The most recent water quality tests in Medina Lake and in area rivers produced low concentrations of E. coli bacteria in each of the 25 areas tested except one on Seco Creek in far southwest Bandera County that exceeded the hazardous level for E. coli in early May only to fall well under acceptable concentration a week later.
The testing was conducted by the Bandera County River Authority and Groundwater District at first on May 6 and 7 and then again on May 14 at Seco Creek and Farm Road 470 where the lone violation of E. coli concentration limits was discovered.
The concentrations are measured as an MPN, or most probable number, per 100 milliliters of water, and anything exceeding a 399 MPN count is considered excessive by the Texas Commission on Environmental Quality.
At the Seco Creek location this month, the first test produced a 461 MPN reading, but a week later the count had fallen to 37 MPN.
In waters with E. coli at levels higher than 399 MPN, the environmental commission says no “primary contact recreation should take place.” Primary contact recreation is any activity that would cause someone’s head to be fully submerged under water.
David Mauk, the river authority’s general manager, said he would need to examine circumstances in the area of Seco Creek and Farm Road 470 more closely to be certain about what caused a spike in the E. coli concentration.
Typically, however, heavy rains in an area can cause E. coli to rise dramatically because the bacteria get washed into the waterway from the land.
E. coli is a bacteria found in the gut of warm-blooded animals.
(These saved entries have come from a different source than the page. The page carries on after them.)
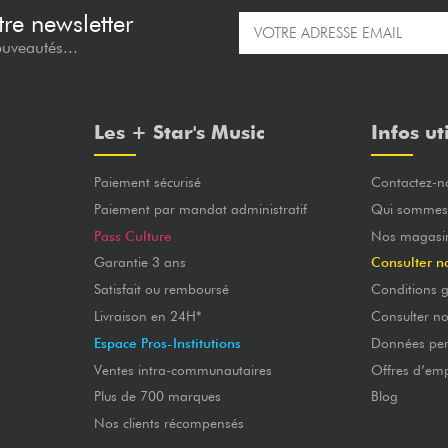
re newsletter
ouveautés...
Les + Star's Music
Infos ut
Paiement sécurisé
Contactez-n
Paiement par mandat administratif
Qui sommes
Pass Culture
Nos magasi
Garantie 3 ans
Consulter n
Satisfait ou remboursé
Conditions g
Livraison en 24H*
Consulter n
Espace Pros-Institutions
Données per
Ventes intra-communautaires
Offres d’emp
Plus de 700 marques
Blog
Nos clients récompensés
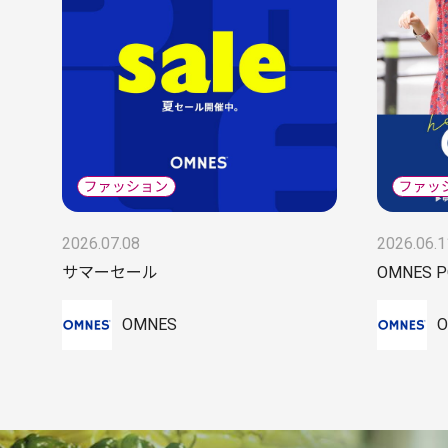
2026.07.08
2026.06.1
サマーセール
OMNES P
OMNES
O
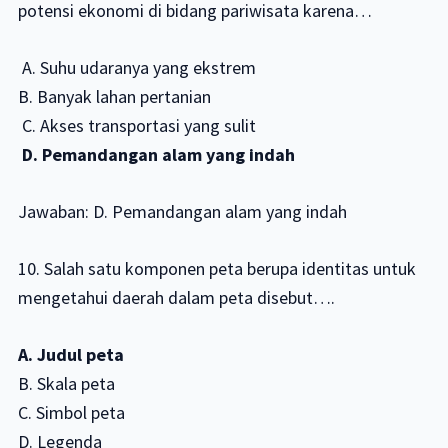
potensi ekonomi di bidang pariwisata karena…
A. Suhu udaranya yang ekstrem
B. Banyak lahan pertanian
C. Akses transportasi yang sulit
D. Pemandangan alam yang indah
Jawaban: D. Pemandangan alam yang indah
10. Salah satu komponen peta berupa identitas untuk
mengetahui daerah dalam peta disebut….
A. Judul peta
B. Skala peta
C. Simbol peta
D. Legenda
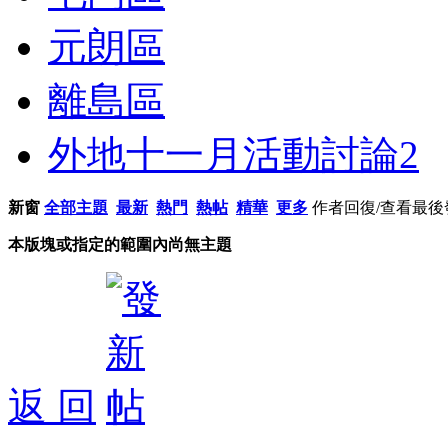
元朗區
離島區
外地十一月活動討論
2
新窗
全部主題
最新
熱門
熱帖
精華
更多
作者
回復/查看
最後
本版塊或指定的範圍內尚無主題
返 回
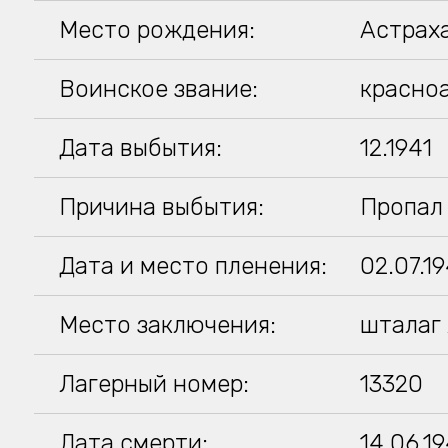
Место рождения:
Астрах
Воинское звание:
красно
Дата выбытия:
12.1941
Причина выбытия:
Пропал 
Дата и место пленения:
02.07.1
Место заключения:
шталаг 
Лагерный номер:
13320
Дата смерти:
14.06.1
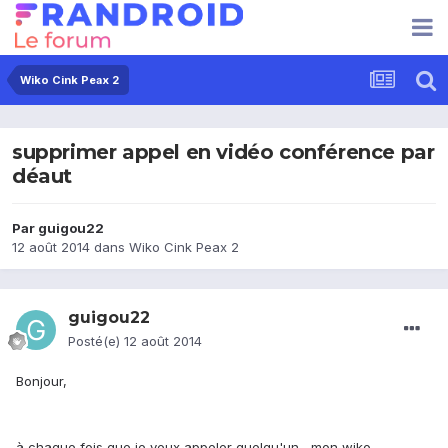
Wiko Cink Peax 2
supprimer appel en vidéo conférence par
déaut
Par
guigou22
12 août 2014
dans
Wiko Cink Peax 2
guigou22
Posté(e)
12 août 2014
Bonjour,
à chaque fois que je veux appeler quelqu'un , mon wiko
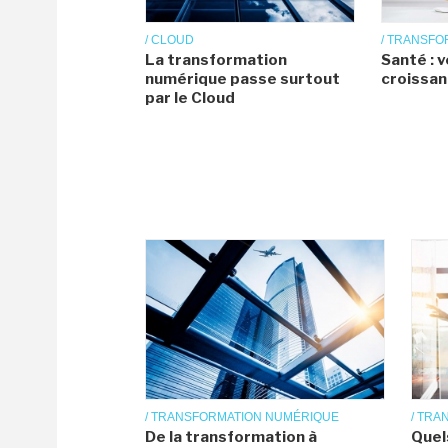
/ CLOUD
/ TRANSF
La transformation
Santé : 
numérique passe surtout
croissan
par le Cloud
/ TRANSFORMATION NUMÉRIQUE
/ TR
De la transformation à
Quel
It is known to potentially cause humans to get sick if it is ingested, a news release from the river authority said.
The river authority regularly evaluates water qualify in the Medina and Sabinal rivers and their watershed and in Medina Lake to see what the E. coli readings are.
They can at times reach excessive levels in different areas, and BCRAGD has issued warnings about the safety of the water when that occurs.
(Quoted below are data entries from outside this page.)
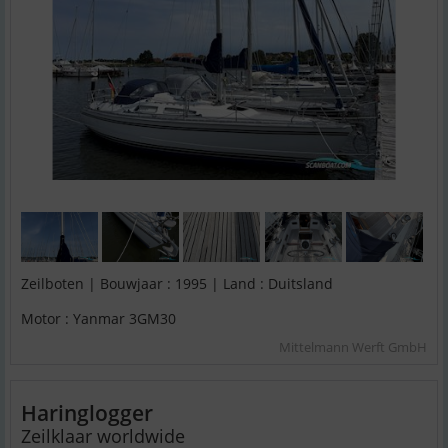
Zeilboten | Bouwjaar : 1995 | Land : Duitsland
Motor : Yanmar 3GM30
Mittelmann Werft GmbH
Haringlogger
Zeilklaar worldwide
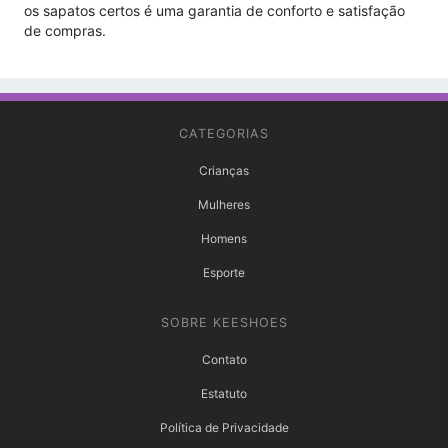
os sapatos certos é uma garantia de conforto e satisfação
de compras.
CATEGORIAS
Crianças
Mulheres
Homens
Esporte
SOBRE KEESHOES
Contato
Estatuto
Política de Privacidade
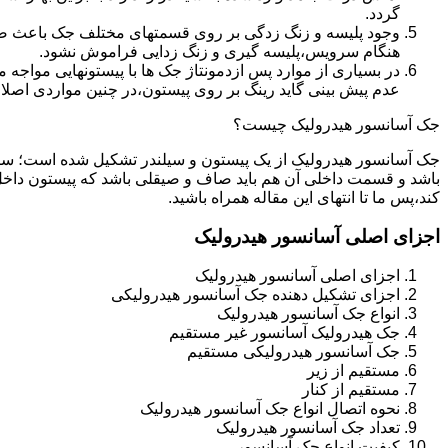
گردد.
وجود پلیسه و زنگ زدگی بر روی قسمتهای مختلف جک باعث صدمه
هنگام سرویس،پلیسه گیری و زنگ زدایی فراموش نشود.
در بسیاری از موارد پس ازدمونتاژ جک ها با پیستونهایی مواجه
عدم پیش بینی گاید رینگ بر روی پیستون،در چنین مواردی اصل
جک آسانسور هیدرولیک چیست؟
جک آسانسور هیدرولیک از یک پیستون و سیلندر تشکیل شده است؛ س
باشد و قسمت داخلی آن هم باید صاف و صیقلی باشد که پیستون داخل
کند،پس ما تا انتهای این مقاله همراه باشید.
اجزای اصلی آسانسور هیدرولیک
اجزای اصلی آسانسور هیدرولیک
اجزای تشکیل دهنده جک آسانسور هیدرولیکی
انواع جک آسانسور هیدرولیک
جک هیدرولیک آسانسور غیر مستقیم
جک آسانسور هیدرولیکی مستقیم
مستقیم از زیر
مستقیم از کنار
نحوه اتصال انواع جک آسانسور هیدرولیک
تعداد جک آسانسور هیدرولیک
کیفیت انواع جک آسانسور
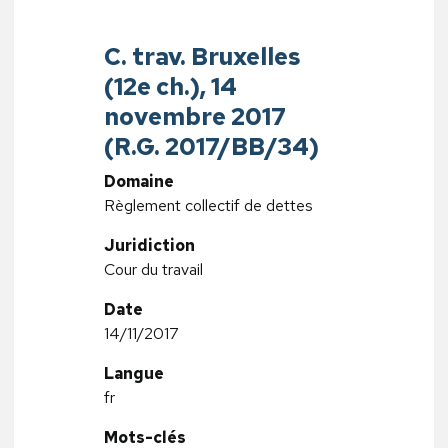
C. trav. Bruxelles
(12e ch.), 14
novembre 2017
(R.G. 2017/BB/34)
Domaine
Règlement collectif de dettes
Juridiction
Cour du travail
Date
14/11/2017
Langue
fr
Mots-clés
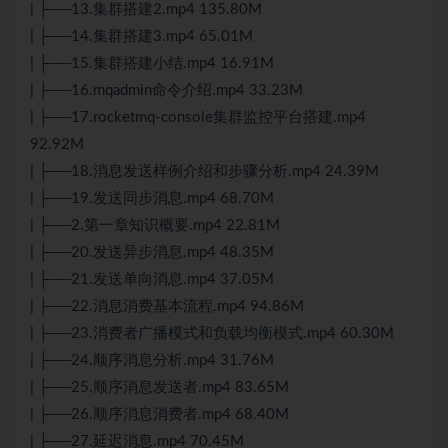
| ├──13.集群搭建2.mp4 135.80M
| ├──14.集群搭建3.mp4 65.01M
| ├──15.集群搭建小结.mp4 16.91M
| ├──16.mqadmin命令介绍.mp4 33.23M
| ├──17.rocketmq-console集群监控平台搭建.mp4
92.92M
| ├──18.消息发送样例介绍和步骤分析.mp4 24.39M
| ├──19.发送同步消息.mp4 68.70M
| ├──2.第一章知识概要.mp4 22.81M
| ├──20.发送异步消息.mp4 48.35M
| ├──21.发送单向消息.mp4 37.05M
| ├──22.消息消费基本流程.mp4 94.86M
| ├──23.消费者广播模式和负载均衡模式.mp4 60.30M
| ├──24.顺序消息分析.mp4 31.76M
| ├──25.顺序消息发送者.mp4 83.65M
| ├──26.顺序消息消费者.mp4 68.40M
| ├──27.延迟消息.mp4 70.45M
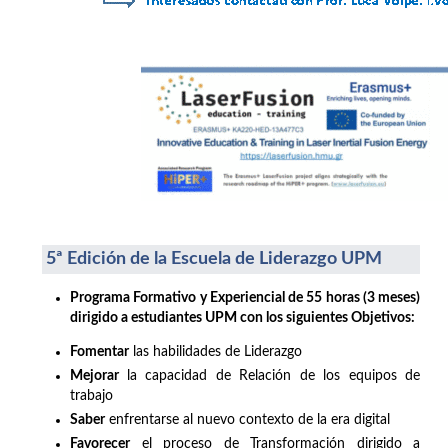
5ª Edición de la Escuela de Liderazgo UPM
Programa Formativo y Experiencial de 55 horas (3 meses)
dirigido a estudiantes UPM con los siguientes Objetivos:
Fomentar
las habilidades de Liderazgo
Mejorar
la capacidad de Relación de los equipos de
trabajo
Saber
enfrentarse al nuevo contexto de la era digital
Favorecer
el proceso de Transformación dirigido a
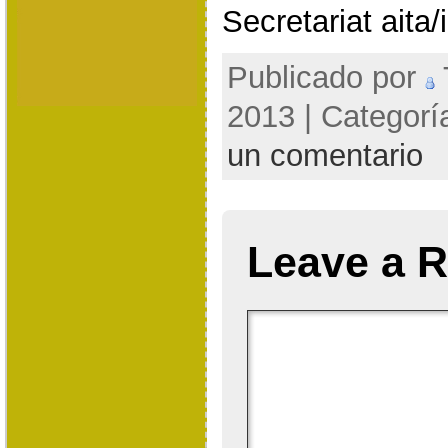
Secretariat aita/
Publicado por
2013 | Categorí
un comentario
Leave a R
Of the other 24 sites tested by the river authority this month, only four had readings above 100 MPN, and the highest one of those other than the Seco Creek site was at Moffett Park in Medina at 117 MPN.
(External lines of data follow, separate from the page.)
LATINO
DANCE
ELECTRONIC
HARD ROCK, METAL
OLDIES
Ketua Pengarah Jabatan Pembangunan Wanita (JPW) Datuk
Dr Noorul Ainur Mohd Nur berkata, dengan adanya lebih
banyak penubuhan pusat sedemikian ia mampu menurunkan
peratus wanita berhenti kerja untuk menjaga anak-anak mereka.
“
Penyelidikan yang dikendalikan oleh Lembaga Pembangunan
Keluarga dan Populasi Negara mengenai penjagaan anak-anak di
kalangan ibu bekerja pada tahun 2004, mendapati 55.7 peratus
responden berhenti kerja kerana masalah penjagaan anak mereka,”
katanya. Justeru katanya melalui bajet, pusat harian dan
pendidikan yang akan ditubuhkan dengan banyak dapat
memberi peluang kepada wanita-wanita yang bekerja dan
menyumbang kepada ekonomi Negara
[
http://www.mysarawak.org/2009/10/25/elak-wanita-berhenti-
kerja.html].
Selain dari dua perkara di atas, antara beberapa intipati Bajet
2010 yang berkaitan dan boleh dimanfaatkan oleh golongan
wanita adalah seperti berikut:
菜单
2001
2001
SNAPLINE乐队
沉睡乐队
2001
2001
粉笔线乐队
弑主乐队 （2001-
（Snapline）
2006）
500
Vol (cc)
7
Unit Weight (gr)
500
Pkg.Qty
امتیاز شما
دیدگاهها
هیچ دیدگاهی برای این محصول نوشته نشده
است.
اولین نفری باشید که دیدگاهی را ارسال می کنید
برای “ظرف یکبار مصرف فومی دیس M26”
Many sites had readings at 70 MPN or below, including the West Verde Creek in the Hill Country State Natural Area, which had a reading of 1 MPN, and Medina Lake at the county park on Park Road 37, whose count was under 1 MPN.
Still, officials said swimmers always face a risk of E. coli exposure no matter what the reading is.
Those using the river should never drink river water without proper disinfection and should always recognize that they are swimming at their own risk, officials said.